Wednesday, December 08, 2004

Progressive Evangelical?

I've been meeting with a group of folks this fall who are trying to sort out the future of the church -- not The Church, just our little church. We are a decidedly progressive lot and, much to our dismay, our conversations continue to return to a decidedly conservative word: evangelism. We feel a deep sense of calling to reach out into our community and tell people about the faith we share, to invite people to explore it with us, to expand the circle of our small community. And this scares the hell out of us.
The very word "evangelical" gets defined as "fundamentalist" and thus is automatically the field of conservatives. But like so much else in the language of Christianity, it has not always been so. The word now firmly associated in the American mind with conservatives, comes from a simple New Testament Greek word that means "one who brings good news."
Despite what Karl Rove might have us believe, progressives should be bearers of good news. According to Rove's worldview, anyone who criticizes the way things are is by definition a pessimist. The laundry list of situations that progressives must critique and condemn is too long for any blog. The challenge to progressives is not only to continue sharp and clear critiques of the status quo (of war without end, of stagnant economies, of deeper division between the affluent and the destitute), but also to say with conviction and imagination that another world is possible.
This ought to be precisely where progressive people of faith -- or, people of progressive faith -- should be reclaiming the mantle of evangelism. After all, we are the ones who have envisioned a world that makes decisions nonviolently, and we are the ones who have shown precisely how that works in the American South, in apartheid South Africa, in colonial India. We are the ones who have shown how people can come together across racial, ethnic, religious and economic divisions to build more just and equitable communities.

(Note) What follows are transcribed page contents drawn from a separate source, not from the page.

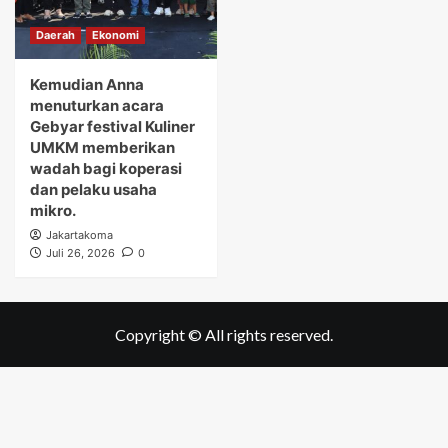
Daerah
Ekonomi
Kemudian Anna
menuturkan acara
Gebyar festival Kuliner
UMKM memberikan
wadah bagi koperasi
dan pelaku usaha
mikro.
Jakartakoma
Juli 26, 2026
0
Copyright © All rights reserved.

We are the ones who point toward one who came preaching good news to the poor, release to the captives, new sight to the blind, liberation to the oppressed and jubilee to those bound by an unfair economy. (And if you doubt that, go read Luke's gospel.)
Advent is a season of preparation and expectation. The word itself means "coming." So let this Advent be a time of hopeful expectation and faithful preparation for the coming of the good news. Now is the time for progressive evangelicals to be loud, insistent, joyous, imaginative, hopeful bearers of good news. Another world is possible.

Monday, December 06, 2004

Into the Breach

How can you be a repairer of the breach if you don't understand the breach? Red State/Blue State, progressive/conservative, Christian/Muslim, Israeli/Palistinian, rich/poor -- the divisions are so numerous that we grab onto any convenient shorthand because the work of truly understanding these differences is overwhelming.
The church I serve in Virginia is part of the More Light network of Presbyterian congregations. Indeed, we are the only More Light church in the commonwealth. More Light is one of those "inside baseball" phrases that only Presbyterians recognize. It simply means that we welcome gay, lesbian, bisexual and transgendered persons into the full life of our congregation and work to pull down all of the barriers to their full participation in the life of the broader church.
That said, my congregation is a More Light church in need of more light -- literally. Our 1940s wired sanctuary is a dimly lit space. So we called an electrician who sent us to a lighting designer who came to visit last week.
In the course of conversation, he told me that he is a member of a Christian and Missionary Alliance congregation. Knowing a bit about that conservative denomination and its fundamentalist perspectives on interpreting scripture, I was eager to talk lights and not theology. It was not a day when I felt like letting someone try to hit me over the head with the Bible and its half dozen passages that are regularly used to deny the full humanity of GLBT folks.
But he kept asking questions about the church and I kept answering them, and eventually he had a pretty good picture of who we are. That's when the fun began.
We talked for at least an hour about the theological divide between us. It was more than civil. It was a first step into the breach taken by people who share a common confession of faith, but come at it from radically different perspectives.
He said several times, "I hope you don't feel like I'm badgering you, but this is the first time I've ever spoken with a progressive pastor who comes at these issues the way you do, and I'm just really interested in trying to understand how you got there."
There were no conversion experiences, but there was some small repairing of the breach. He saw a progressive who is not a monster (at least I hope!), and I encountered a conservative whose perspectives are grounded not in stereotypical bigotry, but in a well-understood theological perspective. The conversation was so much richer than any I have had with conservative Presbyterian lay people, who, on these particular issues have struck me over and over again as naive, misinformed and, well, just plain stupid much of the time. This guy is smart, thoughtful and knows his Bible.
Of course, he interprets scripture through a particular lens -- as we all do with any text we encounter. While I see the arc of the story of scripture as primarily about restoring relationships between and among human beings and between creation and its creator, he sees it as a story of God's call to human beings to be holy. Where I read through a lens of compassion, he reads through a lens of holiness. Where I understand justice as love in action, he understands justice a God's judgement on fallen humanity.
So, if this is the breach, how does one operative within it effectively? How do we go once more into this breach with any hope for mending, healing and wholeness?